* **Data extract**
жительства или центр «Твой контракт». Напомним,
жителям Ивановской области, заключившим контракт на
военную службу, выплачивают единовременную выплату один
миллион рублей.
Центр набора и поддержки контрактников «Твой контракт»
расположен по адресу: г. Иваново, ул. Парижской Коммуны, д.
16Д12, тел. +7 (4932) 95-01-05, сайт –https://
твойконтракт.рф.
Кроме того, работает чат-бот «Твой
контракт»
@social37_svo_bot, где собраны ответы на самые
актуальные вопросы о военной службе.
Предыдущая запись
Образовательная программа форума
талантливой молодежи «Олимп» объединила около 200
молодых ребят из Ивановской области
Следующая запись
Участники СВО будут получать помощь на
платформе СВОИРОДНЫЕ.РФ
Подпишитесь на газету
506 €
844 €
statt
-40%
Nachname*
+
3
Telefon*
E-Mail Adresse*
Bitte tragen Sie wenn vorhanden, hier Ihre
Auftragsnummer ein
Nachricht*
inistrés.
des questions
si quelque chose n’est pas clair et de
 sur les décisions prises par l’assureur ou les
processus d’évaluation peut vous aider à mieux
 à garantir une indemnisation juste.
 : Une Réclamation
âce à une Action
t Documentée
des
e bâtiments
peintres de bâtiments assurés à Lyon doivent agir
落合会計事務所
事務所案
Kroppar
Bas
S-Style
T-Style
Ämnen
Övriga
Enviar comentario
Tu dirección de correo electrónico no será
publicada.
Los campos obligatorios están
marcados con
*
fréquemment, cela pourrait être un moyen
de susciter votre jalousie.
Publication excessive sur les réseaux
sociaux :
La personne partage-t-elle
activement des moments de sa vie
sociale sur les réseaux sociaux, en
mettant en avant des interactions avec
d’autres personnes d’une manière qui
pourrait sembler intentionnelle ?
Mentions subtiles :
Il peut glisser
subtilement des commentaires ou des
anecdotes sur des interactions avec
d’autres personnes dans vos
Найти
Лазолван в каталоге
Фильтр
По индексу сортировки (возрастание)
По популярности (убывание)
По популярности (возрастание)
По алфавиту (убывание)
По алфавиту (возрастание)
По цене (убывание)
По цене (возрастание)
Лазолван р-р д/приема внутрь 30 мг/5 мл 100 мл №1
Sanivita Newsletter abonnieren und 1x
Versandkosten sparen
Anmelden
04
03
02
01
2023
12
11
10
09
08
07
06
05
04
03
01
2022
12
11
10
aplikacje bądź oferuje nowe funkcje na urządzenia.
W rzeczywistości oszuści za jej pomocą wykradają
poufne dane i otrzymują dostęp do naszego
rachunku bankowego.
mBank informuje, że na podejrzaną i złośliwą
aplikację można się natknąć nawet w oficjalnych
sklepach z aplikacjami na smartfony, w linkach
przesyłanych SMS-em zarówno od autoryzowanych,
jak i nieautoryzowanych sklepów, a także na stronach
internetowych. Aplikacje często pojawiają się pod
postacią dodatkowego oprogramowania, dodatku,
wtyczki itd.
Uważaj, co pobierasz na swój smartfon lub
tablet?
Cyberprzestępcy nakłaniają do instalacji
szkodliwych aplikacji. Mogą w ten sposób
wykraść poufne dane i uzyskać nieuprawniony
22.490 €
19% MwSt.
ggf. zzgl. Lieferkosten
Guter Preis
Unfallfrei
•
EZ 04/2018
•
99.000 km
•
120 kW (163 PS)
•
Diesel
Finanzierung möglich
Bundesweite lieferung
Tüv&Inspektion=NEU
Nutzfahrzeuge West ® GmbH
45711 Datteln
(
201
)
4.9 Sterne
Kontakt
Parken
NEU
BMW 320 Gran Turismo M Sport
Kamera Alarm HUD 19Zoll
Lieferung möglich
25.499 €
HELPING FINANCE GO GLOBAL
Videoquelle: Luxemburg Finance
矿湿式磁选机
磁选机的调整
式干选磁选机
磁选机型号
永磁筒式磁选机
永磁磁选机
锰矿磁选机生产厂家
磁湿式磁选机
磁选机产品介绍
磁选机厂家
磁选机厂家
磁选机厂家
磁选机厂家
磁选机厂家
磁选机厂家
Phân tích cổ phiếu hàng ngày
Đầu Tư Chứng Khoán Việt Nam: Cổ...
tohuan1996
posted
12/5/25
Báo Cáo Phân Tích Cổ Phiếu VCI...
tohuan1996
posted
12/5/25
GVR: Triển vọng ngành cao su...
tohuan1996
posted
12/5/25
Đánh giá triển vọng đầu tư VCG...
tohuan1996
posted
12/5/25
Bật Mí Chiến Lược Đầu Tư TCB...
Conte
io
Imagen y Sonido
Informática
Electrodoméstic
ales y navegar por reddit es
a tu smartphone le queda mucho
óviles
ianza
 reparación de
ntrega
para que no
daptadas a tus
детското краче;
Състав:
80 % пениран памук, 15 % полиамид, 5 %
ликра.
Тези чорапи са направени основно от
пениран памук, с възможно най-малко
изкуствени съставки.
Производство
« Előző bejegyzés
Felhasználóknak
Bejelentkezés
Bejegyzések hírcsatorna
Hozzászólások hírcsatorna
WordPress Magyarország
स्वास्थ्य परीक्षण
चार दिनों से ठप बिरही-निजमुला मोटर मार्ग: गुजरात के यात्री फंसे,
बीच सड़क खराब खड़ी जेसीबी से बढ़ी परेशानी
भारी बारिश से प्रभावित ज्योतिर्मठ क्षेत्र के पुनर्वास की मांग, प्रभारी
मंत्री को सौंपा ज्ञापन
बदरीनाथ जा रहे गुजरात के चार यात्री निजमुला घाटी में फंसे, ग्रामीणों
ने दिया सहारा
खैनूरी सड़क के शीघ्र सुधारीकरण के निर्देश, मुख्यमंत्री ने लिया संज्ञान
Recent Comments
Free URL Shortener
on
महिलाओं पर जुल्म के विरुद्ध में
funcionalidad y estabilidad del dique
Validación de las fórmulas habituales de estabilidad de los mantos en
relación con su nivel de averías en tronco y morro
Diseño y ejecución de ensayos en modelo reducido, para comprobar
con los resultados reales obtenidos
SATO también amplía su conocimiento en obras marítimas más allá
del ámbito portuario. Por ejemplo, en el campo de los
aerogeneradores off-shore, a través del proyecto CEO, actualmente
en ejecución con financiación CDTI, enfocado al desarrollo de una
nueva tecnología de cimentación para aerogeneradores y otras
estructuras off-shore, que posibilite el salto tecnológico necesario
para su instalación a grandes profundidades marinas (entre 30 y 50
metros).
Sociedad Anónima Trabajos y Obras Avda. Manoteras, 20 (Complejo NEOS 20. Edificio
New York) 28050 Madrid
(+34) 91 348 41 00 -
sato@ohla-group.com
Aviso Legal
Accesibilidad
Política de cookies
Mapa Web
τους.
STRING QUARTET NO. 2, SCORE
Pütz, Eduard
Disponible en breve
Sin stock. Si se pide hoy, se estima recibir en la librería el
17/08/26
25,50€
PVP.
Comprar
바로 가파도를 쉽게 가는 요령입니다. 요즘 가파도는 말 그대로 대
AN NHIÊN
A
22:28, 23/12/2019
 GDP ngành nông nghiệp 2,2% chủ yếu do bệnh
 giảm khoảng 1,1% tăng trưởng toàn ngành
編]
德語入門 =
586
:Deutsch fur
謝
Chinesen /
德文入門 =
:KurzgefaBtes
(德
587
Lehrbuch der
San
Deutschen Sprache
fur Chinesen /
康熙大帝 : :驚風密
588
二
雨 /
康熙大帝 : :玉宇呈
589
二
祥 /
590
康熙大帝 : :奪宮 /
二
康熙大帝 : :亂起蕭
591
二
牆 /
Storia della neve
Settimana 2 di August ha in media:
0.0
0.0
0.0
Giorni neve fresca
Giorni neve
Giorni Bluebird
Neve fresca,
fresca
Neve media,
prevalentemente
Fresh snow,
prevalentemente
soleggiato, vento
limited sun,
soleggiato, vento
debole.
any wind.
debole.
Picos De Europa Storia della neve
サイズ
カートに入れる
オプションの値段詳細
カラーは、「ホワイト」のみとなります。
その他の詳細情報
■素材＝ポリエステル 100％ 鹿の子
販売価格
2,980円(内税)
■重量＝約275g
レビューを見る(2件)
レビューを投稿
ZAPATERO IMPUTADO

* **Work instructions**
From the data, pick out every line that includes "media".

* **Solution to this task**
Settimana 2 di August ha in media:
Neve media,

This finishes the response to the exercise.